§ **Information shown**

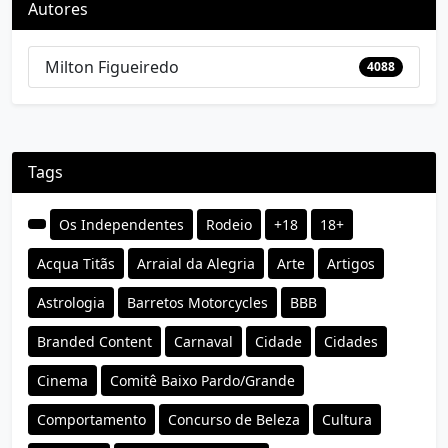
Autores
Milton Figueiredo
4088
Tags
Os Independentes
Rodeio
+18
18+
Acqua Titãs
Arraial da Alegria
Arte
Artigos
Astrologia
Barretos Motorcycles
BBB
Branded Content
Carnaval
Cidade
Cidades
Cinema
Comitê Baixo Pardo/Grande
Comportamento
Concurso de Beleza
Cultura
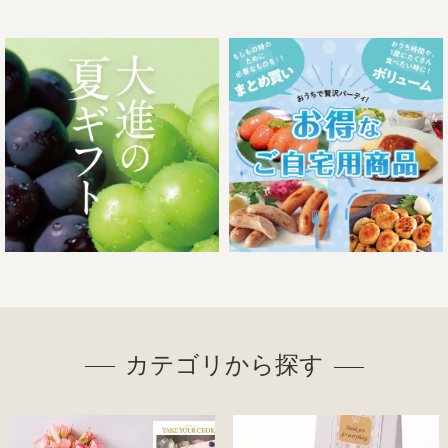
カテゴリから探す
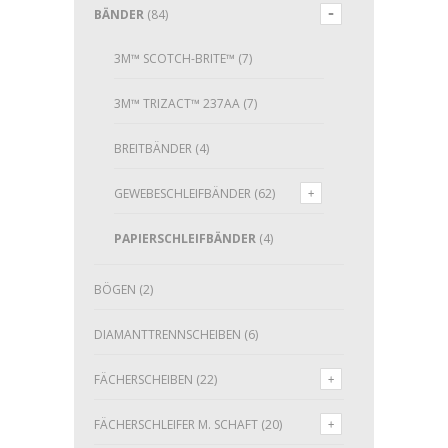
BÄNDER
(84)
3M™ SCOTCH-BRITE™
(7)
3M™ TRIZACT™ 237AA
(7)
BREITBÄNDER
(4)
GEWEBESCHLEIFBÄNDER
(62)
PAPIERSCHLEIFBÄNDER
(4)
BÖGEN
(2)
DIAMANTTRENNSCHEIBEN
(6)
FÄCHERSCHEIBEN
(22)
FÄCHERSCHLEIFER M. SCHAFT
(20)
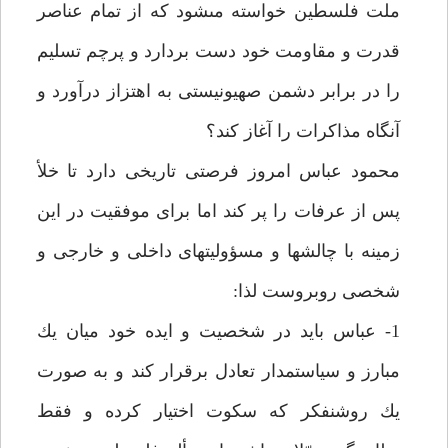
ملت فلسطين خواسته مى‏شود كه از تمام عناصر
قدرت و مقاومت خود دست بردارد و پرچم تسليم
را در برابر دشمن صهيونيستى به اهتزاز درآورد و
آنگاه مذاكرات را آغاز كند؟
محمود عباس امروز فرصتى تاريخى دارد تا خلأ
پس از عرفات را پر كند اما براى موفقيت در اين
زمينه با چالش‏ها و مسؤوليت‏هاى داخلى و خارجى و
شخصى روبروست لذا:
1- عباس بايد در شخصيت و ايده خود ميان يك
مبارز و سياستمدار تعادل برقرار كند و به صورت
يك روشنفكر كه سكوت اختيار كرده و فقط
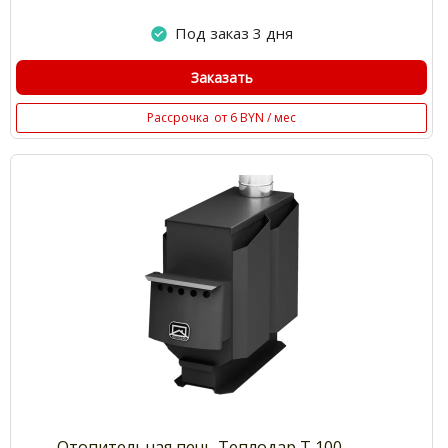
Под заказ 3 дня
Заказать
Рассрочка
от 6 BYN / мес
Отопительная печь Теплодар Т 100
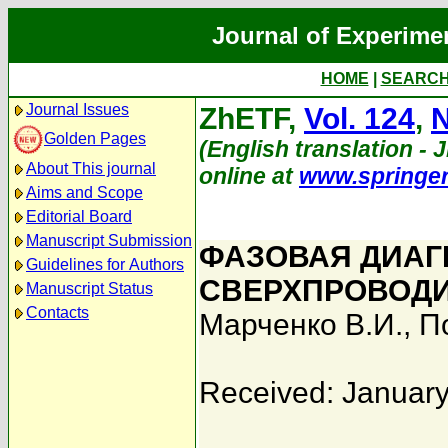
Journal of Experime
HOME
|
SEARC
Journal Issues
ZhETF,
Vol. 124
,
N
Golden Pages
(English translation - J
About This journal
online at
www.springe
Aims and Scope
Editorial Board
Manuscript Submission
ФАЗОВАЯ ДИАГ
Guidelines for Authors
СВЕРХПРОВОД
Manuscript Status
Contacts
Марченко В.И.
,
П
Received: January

§ **What is being asked**
Write out, exactly as they stand, the line with "يك روشنفكر كه سكوت اختيار كرده و فقط" and every line after it through the end of the entries above; omit the pictures.

§ **Result below**
يك روشنفكر كه سكوت اختيار كرده و فقط
Под заказ 3 дня
Заказать
Рассрочка
от 6 BYN / мес
Отопительная печь Теплодар Т 100
Journal of Experime
HOME
|
SEARC
Journal Issues
ZhETF,
Vol. 124
,
N
Golden Pages
(English translation - J
About This journal
online at
www.springe
Aims and Scope
Editorial Board
Manuscript Submission
ФАЗОВАЯ ДИАГ
Guidelines for Authors
СВЕРХПРОВОД
Manuscript Status
Contacts
Марченко В.И.
,
П
Received: January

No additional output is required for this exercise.